##### Exercise material
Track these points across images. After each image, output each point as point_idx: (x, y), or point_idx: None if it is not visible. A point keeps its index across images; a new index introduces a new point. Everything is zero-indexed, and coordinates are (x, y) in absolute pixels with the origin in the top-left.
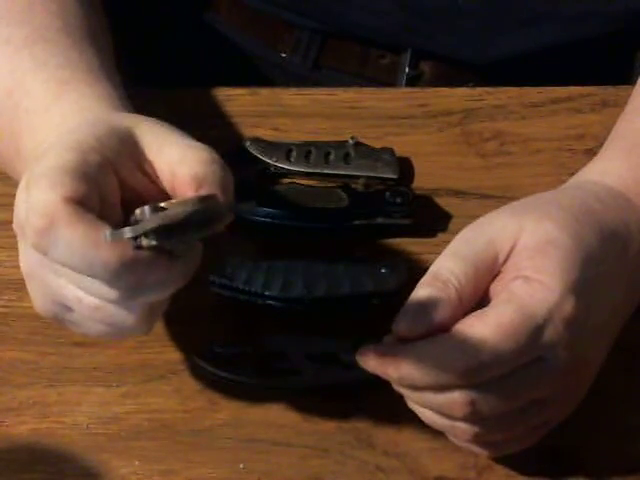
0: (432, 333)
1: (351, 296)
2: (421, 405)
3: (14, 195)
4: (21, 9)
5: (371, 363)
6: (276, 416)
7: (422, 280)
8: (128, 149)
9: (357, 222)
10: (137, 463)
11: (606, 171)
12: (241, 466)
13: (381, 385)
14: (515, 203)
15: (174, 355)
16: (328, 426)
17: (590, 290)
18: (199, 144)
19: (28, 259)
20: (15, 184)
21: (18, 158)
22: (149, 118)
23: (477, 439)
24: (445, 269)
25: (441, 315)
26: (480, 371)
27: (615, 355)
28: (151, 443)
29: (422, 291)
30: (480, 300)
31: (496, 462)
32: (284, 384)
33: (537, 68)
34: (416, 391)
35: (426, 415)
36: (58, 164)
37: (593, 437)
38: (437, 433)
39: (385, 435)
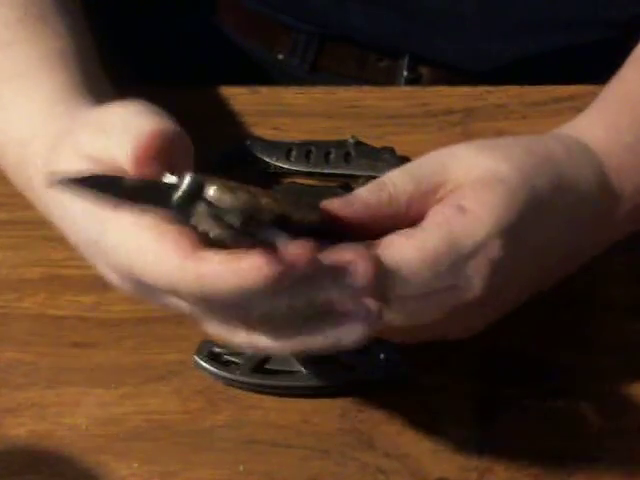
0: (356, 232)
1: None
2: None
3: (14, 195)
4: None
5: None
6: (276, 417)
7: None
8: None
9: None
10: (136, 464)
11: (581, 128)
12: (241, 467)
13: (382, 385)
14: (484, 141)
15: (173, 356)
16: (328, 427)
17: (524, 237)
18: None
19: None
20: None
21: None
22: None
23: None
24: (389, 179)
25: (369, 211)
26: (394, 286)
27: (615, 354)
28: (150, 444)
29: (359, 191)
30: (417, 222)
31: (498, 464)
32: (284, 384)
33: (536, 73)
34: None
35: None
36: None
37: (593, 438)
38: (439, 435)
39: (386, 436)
##########
##### Exercise material
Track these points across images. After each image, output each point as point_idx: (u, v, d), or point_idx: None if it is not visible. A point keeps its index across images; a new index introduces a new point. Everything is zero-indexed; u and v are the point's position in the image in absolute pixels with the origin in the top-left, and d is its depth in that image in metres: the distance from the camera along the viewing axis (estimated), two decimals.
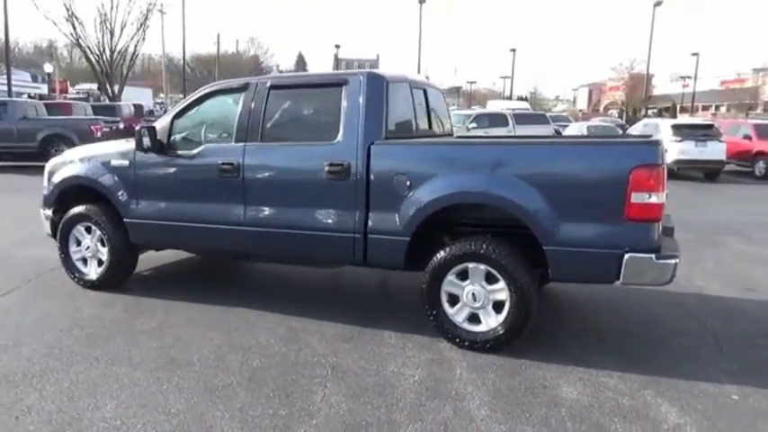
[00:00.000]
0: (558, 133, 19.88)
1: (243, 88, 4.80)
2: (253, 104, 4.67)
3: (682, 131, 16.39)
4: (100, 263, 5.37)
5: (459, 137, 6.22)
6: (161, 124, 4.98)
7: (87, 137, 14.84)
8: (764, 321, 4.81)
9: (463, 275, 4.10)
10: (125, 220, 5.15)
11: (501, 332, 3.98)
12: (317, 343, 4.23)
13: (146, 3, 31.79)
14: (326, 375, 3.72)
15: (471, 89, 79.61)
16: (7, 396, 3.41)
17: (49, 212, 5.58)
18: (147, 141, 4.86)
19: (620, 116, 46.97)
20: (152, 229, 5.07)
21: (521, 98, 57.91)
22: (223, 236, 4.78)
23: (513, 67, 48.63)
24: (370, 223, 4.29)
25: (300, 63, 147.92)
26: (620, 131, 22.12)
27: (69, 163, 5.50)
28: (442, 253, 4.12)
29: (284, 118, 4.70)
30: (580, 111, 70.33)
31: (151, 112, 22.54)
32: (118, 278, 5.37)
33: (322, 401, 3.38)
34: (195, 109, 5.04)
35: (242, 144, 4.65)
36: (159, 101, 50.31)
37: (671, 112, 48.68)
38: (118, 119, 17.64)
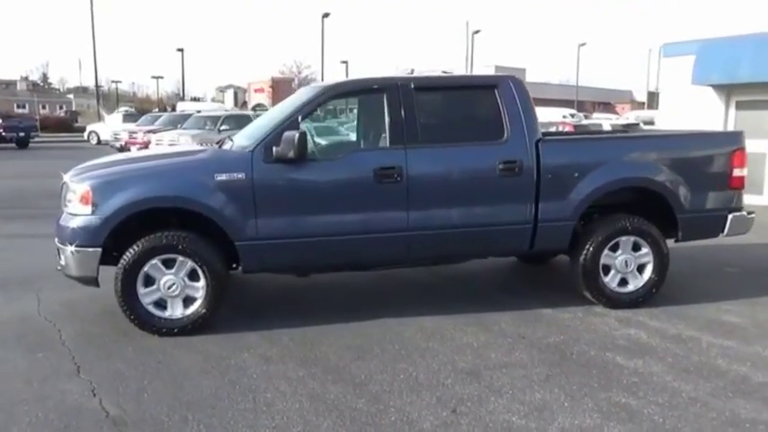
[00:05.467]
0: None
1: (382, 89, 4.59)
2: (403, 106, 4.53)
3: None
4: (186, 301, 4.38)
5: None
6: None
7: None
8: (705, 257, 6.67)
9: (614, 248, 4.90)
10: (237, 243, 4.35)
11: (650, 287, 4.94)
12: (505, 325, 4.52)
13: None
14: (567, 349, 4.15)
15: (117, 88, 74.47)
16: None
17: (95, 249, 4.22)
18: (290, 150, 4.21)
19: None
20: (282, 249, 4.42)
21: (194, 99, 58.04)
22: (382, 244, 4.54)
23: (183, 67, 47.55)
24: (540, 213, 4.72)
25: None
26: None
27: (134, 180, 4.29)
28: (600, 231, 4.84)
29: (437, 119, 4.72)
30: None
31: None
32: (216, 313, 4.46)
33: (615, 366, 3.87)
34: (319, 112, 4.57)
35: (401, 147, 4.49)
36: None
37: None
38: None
##########
§ **What the task asks**: Extract exactly and only the lines above from the line containing "5: (371, 363)" through the line containing "30: (480, 300)", both end lines included.

§ **Reply to the exercise**:
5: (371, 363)
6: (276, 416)
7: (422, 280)
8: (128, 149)
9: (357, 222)
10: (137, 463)
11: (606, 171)
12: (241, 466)
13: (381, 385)
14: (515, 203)
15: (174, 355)
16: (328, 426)
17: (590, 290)
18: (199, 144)
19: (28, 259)
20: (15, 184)
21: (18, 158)
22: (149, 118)
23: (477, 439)
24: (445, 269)
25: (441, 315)
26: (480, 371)
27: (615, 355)
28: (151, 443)
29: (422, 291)
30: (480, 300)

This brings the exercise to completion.